DEV Community

Wilbur Suero
Wilbur Suero

Posted on β€’ Originally published at wilburhimself.github.io

Set-Based Updates in Rails: 4 Hours to 8 Seconds

I once inherited a background job to deactivate stale users. In production, a job processing 50,000 users that should have taken a minute was taking over 4 hours, consuming 2GB of RAM, and frequently timing out.

The culprit was a classic Rails performance pitfall: the N+1 update loop. The code looked innocent:

# Find users whose last login was more than 90 days ago
users_to_deactivate = User.where("last_login_at < ?", 90.days.ago)

users_to_deactivate.each do |user|
  # This runs one UPDATE query for every single user
  user.update(active: false)
end
Enter fullscreen mode Exit fullscreen mode

This generates a flood of queries, hammering the database with thousands of individual transactions:

-- The N+1 Update Hell
SELECT "users".* FROM "users" WHERE (last_login_at < '2025-11-30...');
UPDATE "users" SET "active" = false, "updated_at" = '...' WHERE "users"."id" = 1;
UPDATE "users" SET "active" = false, "updated_at" = '...' WHERE "users"."id" = 2;
-- ... 49,998 more UPDATE statements
Enter fullscreen mode Exit fullscreen mode

This approach is not just inefficient; it's hostile to your database. There is a much better way.

A Note on Indexes
All performance advice in this post assumes your query conditions are indexed. The User.where("last_login_at < ?", ...) query is only fast if you have a database index on the last_login_at column. Without it, the SELECT itself will be slow.

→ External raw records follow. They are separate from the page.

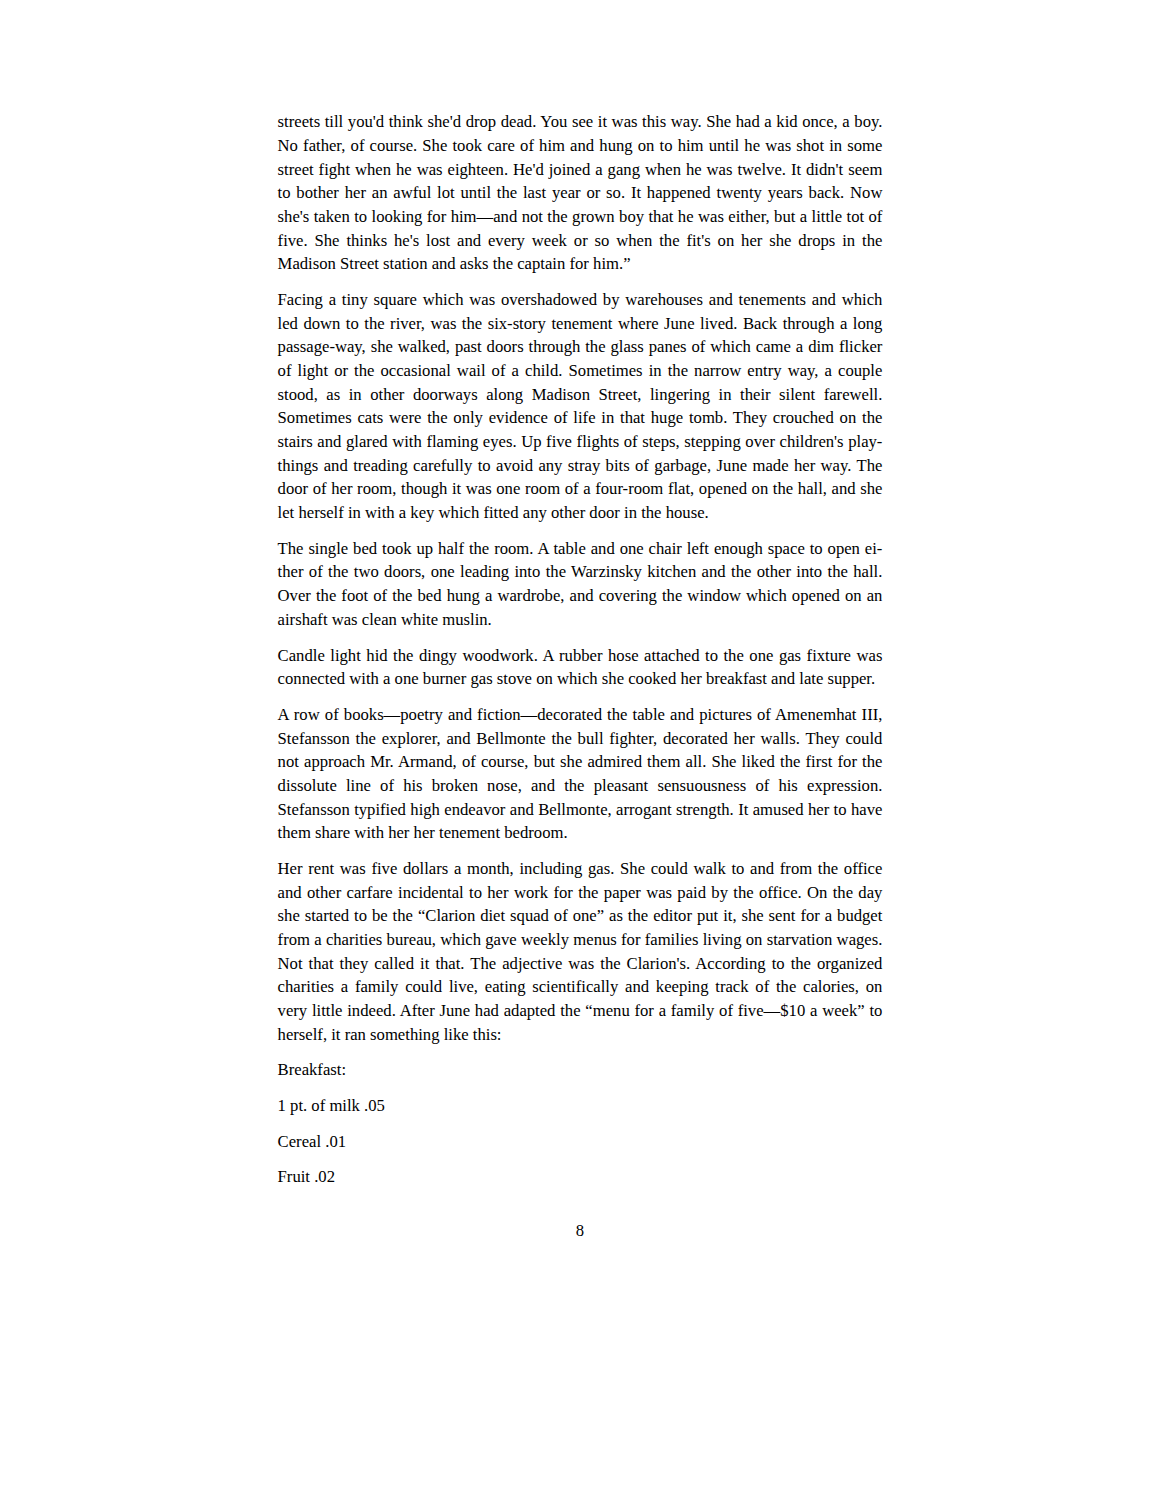streets till you'd think she'd drop dead. You see it was this way. She had a kid once, a boy. No father, of course. She took care of him and hung on to him until he was shot in some street fight when he was eighteen. He'd joined a gang when he was twelve. It didn't seem to bother her an awful lot until the last year or so. It happened twenty years back. Now she's taken to looking for him—and not the grown boy that he was either, but a little tot of five. She thinks he's lost and every week or so when the fit's on her she drops in the Madison Street station and asks the captain for him.”
Facing a tiny square which was overshadowed by warehouses and tenements and which led down to the river, was the six-story tenement where June lived. Back through a long passage-way, she walked, past doors through the glass panes of which came a dim flicker of light or the occasional wail of a child. Sometimes in the narrow entry way, a couple stood, as in other doorways along Madison Street, lingering in their silent farewell. Sometimes cats were the only evidence of life in that huge tomb. They crouched on the stairs and glared with flaming eyes. Up five flights of steps, stepping over children's playthings and treading carefully to avoid any stray bits of garbage, June made her way. The door of her room, though it was one room of a four-room flat, opened on the hall, and she let herself in with a key which fitted any other door in the house.
The single bed took up half the room. A table and one chair left enough space to open either of the two doors, one leading into the Warzinsky kitchen and the other into the hall. Over the foot of the bed hung a wardrobe, and covering the window which opened on an airshaft was clean white muslin.
Candle light hid the dingy woodwork. A rubber hose attached to the one gas fixture was connected with a one burner gas stove on which she cooked her breakfast and late supper.
A row of books—poetry and fiction—decorated the table and pictures of Amenemhat III, Stefansson the explorer, and Bellmonte the bull fighter, decorated her walls. They could not approach Mr. Armand, of course, but she admired them all. She liked the first for the dissolute line of his broken nose, and the pleasant sensuousness of his expression. Stefansson typified high endeavor and Bellmonte, arrogant strength. It amused her to have them share with her her tenement bedroom.
Her rent was five dollars a month, including gas. She could walk to and from the office and other carfare incidental to her work for the paper was paid by the office. On the day she started to be the “Clarion diet squad of one” as the editor put it, she sent for a budget from a charities bureau, which gave weekly menus for families living on starvation wages. Not that they called it that. The adjective was the Clarion's. According to the organized charities a family could live, eating scientifically and keeping track of the calories, on very little indeed. After June had adapted the “menu for a family of five—$10 a week” to herself, it ran something like this:
Breakfast:
1 pt. of milk .05
Cereal .01
Fruit .02
8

You can check this with User.where("last_login_at < ?", 90.days.ago).explain. If you see a Seq Scan (Sequential Scan), you need an index:

# db/migrate/YYYYMMDDHHMMSS_add_index_to_users_last_login_at.rb
add_index :users, :last_login_at

The Power of update_all

Instead of pulling 50,000 records into memory, we can tell the database to update the entire set in a single command. Active Record's update_all constructs one SQL UPDATE statement and sends it directly to the database.

Let's refactor the slow job:

count = User.where("last_login_at < ?", 90.days.ago)
            .update_all(active: false, updated_at: Time.current)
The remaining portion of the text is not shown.